With the R&M Bosch system, the power assist is scaled and responsive. The harder you pedal, the more the bike assists you, thanks to a torque sensor and some math. I would estimate that the scale probably results in about 1.5 times your pedaling power in Eco mode, 2 times in Tour mode, 2.5 in Sport and 3 in Turbo. There’s some nuance to it thanks to additional sensors: when the wheel is turning very slowly at start-up, you get a couple of seconds of greater assist, and when you change your gearing to increase your pedaling cadence, there’s also a wee bit of extra juice provided.

The upshot of the responsive assist isn’t just a more natural feel and less lurching, though it certainly does give that. It also seems to have a really useful psychological effect, at least for me. On the Roadster, pedaling harder is an easy and intuitive way to ask the motor for more help. I don’t have to change assist level settings if I hit a hill: I just pedal harder, and the bike magically provides more help. And so this is what happens when I am mindlessly riding along: I work a lot harder than I used to on the Rad. Not that I have to work harder; it’s just that I tend to naturally and intuitively choose to do so.
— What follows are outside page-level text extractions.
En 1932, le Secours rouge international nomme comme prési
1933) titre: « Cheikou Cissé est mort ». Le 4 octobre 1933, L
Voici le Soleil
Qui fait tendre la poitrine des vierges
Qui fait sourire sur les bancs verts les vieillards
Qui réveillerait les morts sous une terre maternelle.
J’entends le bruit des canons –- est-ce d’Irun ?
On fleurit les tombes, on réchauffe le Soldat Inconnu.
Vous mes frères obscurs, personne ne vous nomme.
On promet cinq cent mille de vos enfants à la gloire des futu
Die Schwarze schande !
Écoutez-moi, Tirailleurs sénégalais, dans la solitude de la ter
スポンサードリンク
The other really noticeable difference is in the geometry of the bike. The Roadster is, as its name implies, designed for roads rather for trails and it’s an upright bike intended to let you see and be seen on the road. The wheels are 650B, so pretty large diameter, and the tires are inflated to higher pressure and lacking the knobby tread you’d need to handle loose dirt and mud. With the weight of the motor low down in the centre of the bike, its handling is much more stable at high speeds. As I typically hit 60-65 km/h coasting down the hill that connects my home to the village, I love that I no longer have to apply the brakes to quell the dangerous front-wheel shimmying I used to experience on the Rad. Additionally, the much lower rolling resistance and lighter weight of the Roadster mean that it coasts beautifully, and on flatter terrain I don’t usually use any assist at all. It feels like a marvelous and efficient normal bicycle.
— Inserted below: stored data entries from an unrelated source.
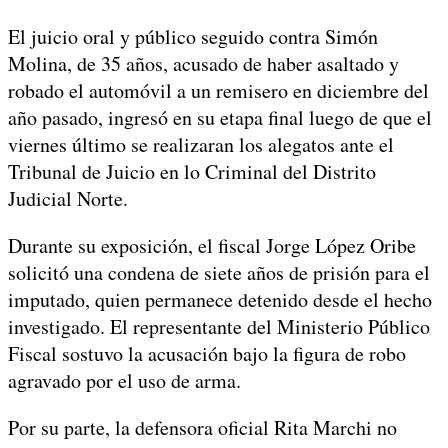
El juicio oral y público seguido contra Simón
Molina, de 35 años, acusado de haber asaltado y
robado el automóvil a un remisero en diciembre del
año pasado, ingresó en su etapa final luego de que el
viernes último se realizaran los alegatos ante el
Tribunal de Juicio en lo Criminal del Distrito
Judicial Norte.
Durante su exposición, el fiscal Jorge López Oribe
solicitó una condena de siete años de prisión para el
imputado, quien permanece detenido desde el hecho
investigado. El representante del Ministerio Público
Fiscal sostuvo la acusación bajo la figura de robo
agravado por el uso de arma.
Por su parte, la defensora oficial Rita Marchi no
A few other features I love:

  • front and rear lights are both bright, and integrated with the battery and the controls
  • proper mudguards: I no longer end up with road spray and grit between my teeth!
  • the Snapit connectors for the Racktime rack that allows me to swap out different cargo configurations
  • the Abus frame lock and chain, since I finally have a bike that I feel I should be locking up even here in our wee village
  • the incredibly quiet belt drive
  • the “little guy” on the grip-shift gear controller: instead of a numerical gear system, there’s a pictogram of a little guy riding up a hill and the steepness of the hill changes mechanically as you shift

Overall the Rad felt like a motor with wheels, but the Riese & Müller Roadster feels like a bicycle, with superpowers. Since I love bicycles a lot more than I love motors, I’m in heaven.

The hydraulic brakes, the belt drive and the internal hub gearing are the features that will really come into their own next winter, so in-depth thoughts on those will have to wait.